A – Well, whether you think you do, or whether you think you don’t, you do counter-steer. And so was everyone thirty years ago. The physics behind counter-steering apply to all bikes, regardless of age, size of front wheel or width of rubber. Older bikes certainly handle differently to modern bikes, but counter-steering has been known about since the earliest days of the 20th century. In fact, it was first described by the Wright Brothers when they built bicycles.

The reason some experienced riders believe they don’t counter-steer is simply because the amount the bars actually turn at road speeds and lean angles is tiny, it needs little pressure, and the actual steering input is very short-lived. Unless we are consciously looking for it, counter-steering is unconscious.

The reason is wasn’t taught is because it wasn’t in the police syllabus, so it never got transferred to CBT either. I used to teach it on DAS courses back in the mid-90s because it helped trainees improve their steering, and I cover it on post-test training. I’m yet to find someone who hasn’t benefited from counter-steering if they weren’t already using it.

Q – The notion of deliberately turning the bars in the opposite direction going round a tight bend is just not on

A – Well, whether you think you do, or whether you think you don’t counter-steer, you do. But if you don’t want to try out and practice something you’ve read on a web-site (and I can understand that) then get someone to demonstrate how it works. Any competent instructor should be able to explain and get you using counter-steering.

JOB.
Please extract, word for word, the part of the counter-steering passage running from "The reason is" up to and including "you using counter-steering.". These entries come from a separate source.

[Data records]
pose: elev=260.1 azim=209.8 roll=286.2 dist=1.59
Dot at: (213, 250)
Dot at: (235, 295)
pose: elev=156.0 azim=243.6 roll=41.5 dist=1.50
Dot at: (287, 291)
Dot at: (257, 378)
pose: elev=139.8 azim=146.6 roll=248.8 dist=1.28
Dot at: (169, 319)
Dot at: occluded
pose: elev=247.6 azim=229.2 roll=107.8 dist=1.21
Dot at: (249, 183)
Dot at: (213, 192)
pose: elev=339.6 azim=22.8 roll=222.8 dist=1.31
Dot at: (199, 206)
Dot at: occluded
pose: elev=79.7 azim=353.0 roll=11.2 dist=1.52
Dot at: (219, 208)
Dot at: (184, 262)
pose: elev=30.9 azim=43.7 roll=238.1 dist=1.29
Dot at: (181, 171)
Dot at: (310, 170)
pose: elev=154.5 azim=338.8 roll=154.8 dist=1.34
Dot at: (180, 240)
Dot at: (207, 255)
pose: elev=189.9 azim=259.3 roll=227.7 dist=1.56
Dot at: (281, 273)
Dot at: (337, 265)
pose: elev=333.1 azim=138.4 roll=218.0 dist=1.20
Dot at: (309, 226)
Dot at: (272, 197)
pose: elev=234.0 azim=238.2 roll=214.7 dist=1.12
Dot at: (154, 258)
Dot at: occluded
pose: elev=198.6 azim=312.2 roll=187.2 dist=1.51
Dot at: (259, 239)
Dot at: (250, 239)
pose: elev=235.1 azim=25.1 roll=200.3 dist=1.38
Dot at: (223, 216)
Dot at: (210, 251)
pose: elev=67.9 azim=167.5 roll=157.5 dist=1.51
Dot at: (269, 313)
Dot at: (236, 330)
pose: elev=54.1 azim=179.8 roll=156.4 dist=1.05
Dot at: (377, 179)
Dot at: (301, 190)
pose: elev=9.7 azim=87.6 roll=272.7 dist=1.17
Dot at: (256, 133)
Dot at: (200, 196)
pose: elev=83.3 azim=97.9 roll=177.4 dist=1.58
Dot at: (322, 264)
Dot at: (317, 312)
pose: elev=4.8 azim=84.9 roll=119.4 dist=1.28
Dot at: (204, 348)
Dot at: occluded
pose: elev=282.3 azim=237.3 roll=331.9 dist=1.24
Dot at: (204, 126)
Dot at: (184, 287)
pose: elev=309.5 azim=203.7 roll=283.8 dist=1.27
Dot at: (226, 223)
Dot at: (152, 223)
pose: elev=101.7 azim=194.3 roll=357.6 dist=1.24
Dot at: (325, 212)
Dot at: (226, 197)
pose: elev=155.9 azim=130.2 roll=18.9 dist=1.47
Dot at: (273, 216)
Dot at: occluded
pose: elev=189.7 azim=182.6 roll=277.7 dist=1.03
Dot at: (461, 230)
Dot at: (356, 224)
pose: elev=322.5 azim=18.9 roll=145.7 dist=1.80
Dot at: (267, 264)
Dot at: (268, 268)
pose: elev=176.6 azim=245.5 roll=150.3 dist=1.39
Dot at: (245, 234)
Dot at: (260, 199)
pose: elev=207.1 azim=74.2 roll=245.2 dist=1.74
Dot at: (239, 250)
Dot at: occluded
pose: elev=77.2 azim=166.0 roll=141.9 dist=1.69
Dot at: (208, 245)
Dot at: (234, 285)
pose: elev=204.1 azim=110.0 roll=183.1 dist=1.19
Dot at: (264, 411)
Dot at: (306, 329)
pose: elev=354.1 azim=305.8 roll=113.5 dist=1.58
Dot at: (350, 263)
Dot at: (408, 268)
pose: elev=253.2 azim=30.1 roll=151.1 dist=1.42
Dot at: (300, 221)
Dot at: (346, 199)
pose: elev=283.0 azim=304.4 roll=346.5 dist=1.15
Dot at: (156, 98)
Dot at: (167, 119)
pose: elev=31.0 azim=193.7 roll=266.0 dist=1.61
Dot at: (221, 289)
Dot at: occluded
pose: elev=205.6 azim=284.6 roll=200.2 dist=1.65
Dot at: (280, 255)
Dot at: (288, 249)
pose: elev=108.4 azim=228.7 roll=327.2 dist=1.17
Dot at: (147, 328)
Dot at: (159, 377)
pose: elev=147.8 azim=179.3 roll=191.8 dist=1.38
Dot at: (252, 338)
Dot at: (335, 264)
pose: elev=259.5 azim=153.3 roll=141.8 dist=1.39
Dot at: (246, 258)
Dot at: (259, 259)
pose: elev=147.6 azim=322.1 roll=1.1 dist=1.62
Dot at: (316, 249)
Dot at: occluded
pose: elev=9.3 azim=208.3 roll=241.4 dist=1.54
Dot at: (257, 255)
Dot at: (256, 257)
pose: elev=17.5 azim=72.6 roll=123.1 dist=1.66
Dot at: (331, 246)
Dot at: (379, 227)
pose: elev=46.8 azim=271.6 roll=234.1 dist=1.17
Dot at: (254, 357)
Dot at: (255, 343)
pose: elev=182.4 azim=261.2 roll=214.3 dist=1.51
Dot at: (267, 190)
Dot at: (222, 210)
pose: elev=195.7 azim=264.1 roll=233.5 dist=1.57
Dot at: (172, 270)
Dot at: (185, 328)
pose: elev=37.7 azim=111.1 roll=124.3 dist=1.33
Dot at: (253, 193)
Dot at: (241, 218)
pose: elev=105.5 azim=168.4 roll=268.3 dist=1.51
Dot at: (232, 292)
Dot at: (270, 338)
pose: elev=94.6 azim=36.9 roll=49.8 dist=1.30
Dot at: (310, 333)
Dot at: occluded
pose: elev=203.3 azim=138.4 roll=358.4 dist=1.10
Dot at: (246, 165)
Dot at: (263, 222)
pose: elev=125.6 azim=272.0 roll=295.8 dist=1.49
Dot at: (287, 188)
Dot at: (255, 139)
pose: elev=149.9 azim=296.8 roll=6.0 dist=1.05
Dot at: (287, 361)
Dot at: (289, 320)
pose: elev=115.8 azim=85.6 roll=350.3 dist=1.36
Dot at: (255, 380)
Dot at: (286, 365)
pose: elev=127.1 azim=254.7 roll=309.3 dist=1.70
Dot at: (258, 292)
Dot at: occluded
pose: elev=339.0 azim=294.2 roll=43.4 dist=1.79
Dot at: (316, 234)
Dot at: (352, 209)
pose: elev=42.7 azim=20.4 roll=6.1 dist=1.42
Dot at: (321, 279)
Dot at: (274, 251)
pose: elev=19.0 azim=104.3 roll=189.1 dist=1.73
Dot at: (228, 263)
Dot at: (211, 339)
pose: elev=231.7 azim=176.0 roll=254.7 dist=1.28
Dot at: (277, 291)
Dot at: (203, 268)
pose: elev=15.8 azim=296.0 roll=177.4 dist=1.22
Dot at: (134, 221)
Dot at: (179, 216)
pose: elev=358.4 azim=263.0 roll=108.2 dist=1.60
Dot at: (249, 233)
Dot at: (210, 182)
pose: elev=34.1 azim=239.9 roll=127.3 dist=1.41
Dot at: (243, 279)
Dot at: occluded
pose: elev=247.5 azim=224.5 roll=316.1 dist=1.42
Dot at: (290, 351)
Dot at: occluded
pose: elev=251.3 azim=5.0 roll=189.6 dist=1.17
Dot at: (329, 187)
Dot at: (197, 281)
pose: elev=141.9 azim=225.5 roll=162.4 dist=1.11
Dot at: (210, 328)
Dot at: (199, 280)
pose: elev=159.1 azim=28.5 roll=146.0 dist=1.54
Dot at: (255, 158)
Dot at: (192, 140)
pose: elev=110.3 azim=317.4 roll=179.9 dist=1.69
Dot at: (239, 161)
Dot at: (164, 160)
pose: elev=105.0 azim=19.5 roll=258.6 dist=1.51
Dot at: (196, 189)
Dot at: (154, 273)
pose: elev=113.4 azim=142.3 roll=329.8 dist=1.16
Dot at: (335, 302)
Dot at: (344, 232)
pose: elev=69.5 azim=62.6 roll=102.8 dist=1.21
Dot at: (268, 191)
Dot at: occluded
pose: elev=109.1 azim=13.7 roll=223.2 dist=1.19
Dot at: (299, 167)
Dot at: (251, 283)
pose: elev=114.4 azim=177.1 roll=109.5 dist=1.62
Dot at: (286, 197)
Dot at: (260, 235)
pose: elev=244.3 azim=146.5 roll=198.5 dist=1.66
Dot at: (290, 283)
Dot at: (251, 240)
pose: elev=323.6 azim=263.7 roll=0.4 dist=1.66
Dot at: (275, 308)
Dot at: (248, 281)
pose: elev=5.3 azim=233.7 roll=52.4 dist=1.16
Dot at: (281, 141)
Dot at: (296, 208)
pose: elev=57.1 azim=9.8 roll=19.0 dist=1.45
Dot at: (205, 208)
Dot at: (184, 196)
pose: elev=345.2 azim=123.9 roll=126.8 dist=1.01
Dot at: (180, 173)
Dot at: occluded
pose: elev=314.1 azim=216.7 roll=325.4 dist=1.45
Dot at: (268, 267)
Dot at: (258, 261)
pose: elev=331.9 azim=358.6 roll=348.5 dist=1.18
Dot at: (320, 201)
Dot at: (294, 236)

SOLUTION.
The reason is wasn’t taught is because it wasn’t in the police syllabus, so it never got transferred to CBT either. I used to teach it on DAS courses back in the mid-90s because it helped trainees improve their steering, and I cover it on post-test training. I’m yet to find someone who hasn’t benefited from counter-steering if they weren’t already using it.

Q – The notion of deliberately turning the bars in the opposite direction going round a tight bend is just not on

A – Well, whether you think you do, or whether you think you don’t counter-steer, you do. But if you don’t want to try out and practice something you’ve read on a web-site (and I can understand that) then get someone to demonstrate how it works. Any competent instructor should be able to explain and get you using counter-steering.